Task item — Edit the lines below by changing "At which" to "For which" wherever it appears, and keep everything else the same.

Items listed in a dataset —
================================

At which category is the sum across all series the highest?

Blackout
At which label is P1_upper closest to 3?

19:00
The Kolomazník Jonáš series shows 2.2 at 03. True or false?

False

================================

Exercise response —
For which category is the sum across all series the highest?

Blackout
For which label is P1_upper closest to 3?

19:00
The Kolomazník Jonáš series shows 2.2 at 03. True or false?

False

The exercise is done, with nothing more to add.